# Bennie enjoying a grass nibble



## Janalee (Jul 25, 2012)

I found this cute little pet grass container and thought Bennie might like it. (They didn't have any with bird pictures  ) Anyway, he seems to like to nibble at the strands of grass. They will keep growing if i keep it watered and I have more seeds.


----------



## Odysseus (Jan 27, 2014)

Your tiel looks cute! Is that wheat grass?
Some pet stores sell wheat grass for animals like cats and birds. I believe they are very nutritious for your birds.
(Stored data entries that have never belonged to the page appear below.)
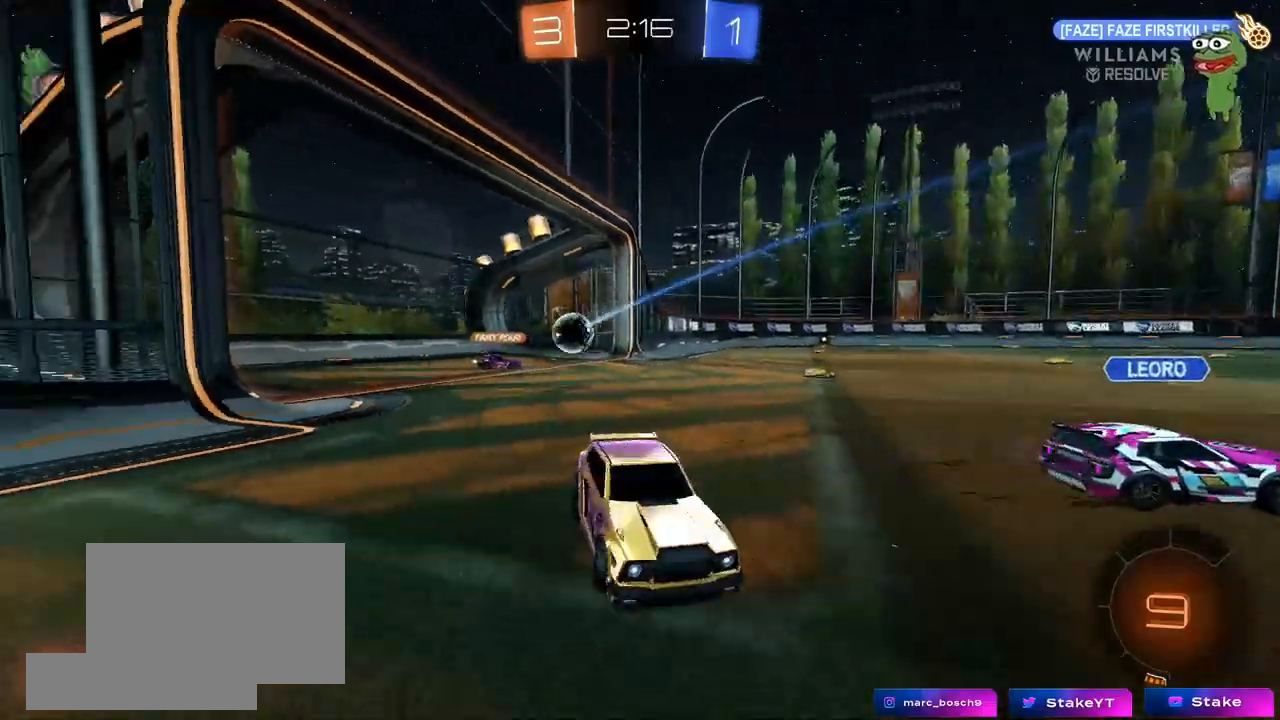
{"keys": ["w"], "mouse": ["left"], "mouse_move": "still", "events": [[33, "mouse_right", "up"], [317, "d", "up"], [417, "mouse_left", "down"], [417, "mouse_right", "down"], [500, "mouse_right", "up"]]}
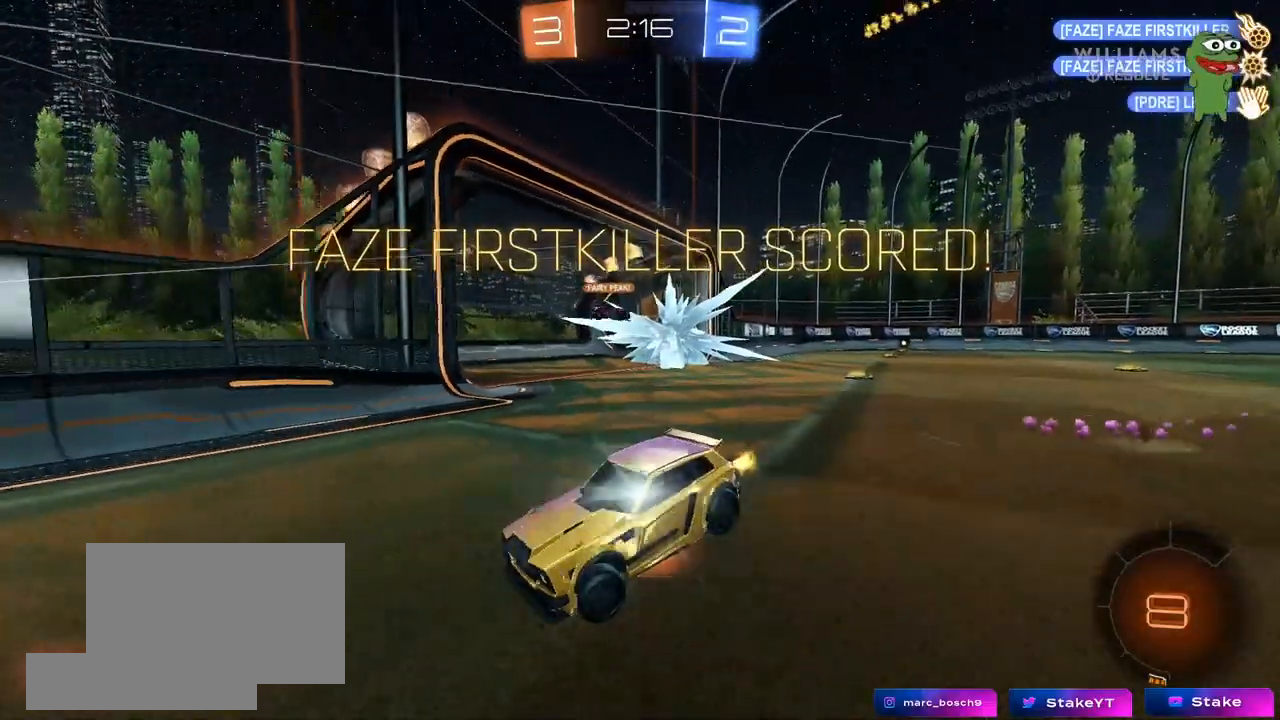
{"keys": ["d", "s", "shift"], "mouse": [], "mouse_move": "still", "events": [[100, "mouse_right", "down"], [200, "mouse_right", "up"], [250, "mouse_right", "down"], [333, "d", "down"], [333, "shift", "down"], [333, "space", "down"], [333, "w", "up"], [383, "s", "down"], [433, "mouse_left", "up"], [433, "mouse_right", "up"], [433, "space", "up"]]}
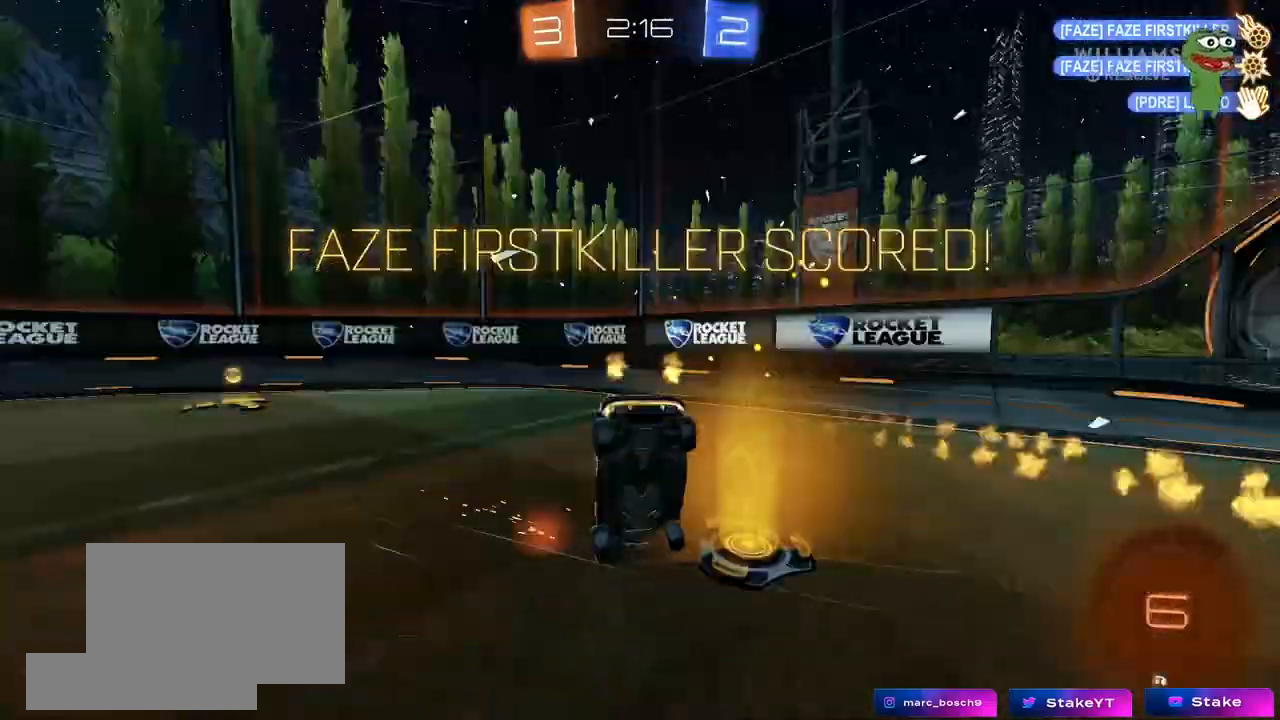
{"keys": ["a", "s", "shift"], "mouse": [], "mouse_move": "still", "events": [[67, "mouse_left", "down"], [267, "mouse_left", "up"], [350, "a", "down"], [350, "d", "up"]]}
http://www.parrotparrot.com/articles/parrotdiet/wheatgrass-health-food-for-pet-birds/

http://www.birdtricks.com/blog/wheat-grass-for-parrots/


----------



## Vickitiel (Oct 10, 2012)

So cute!!


----------



## Francesca (Apr 30, 2015)

Bennie is really cute! What a nice little giftie for him and yummy too!


----------



## nassrah (Feb 27, 2012)

Thats really cute! X x


----------



## Janalee (Jul 25, 2012)

*grass nibble*

The label said it was rye grass. I have trouble getting Bennie to eat veggies, so I was glad to see him nibble at this. I also just found out he likes kale! He will also nibble broccoli buds and peas.


----------



## han93 (Aug 1, 2014)

Bennie looks like he's enjoying it


----------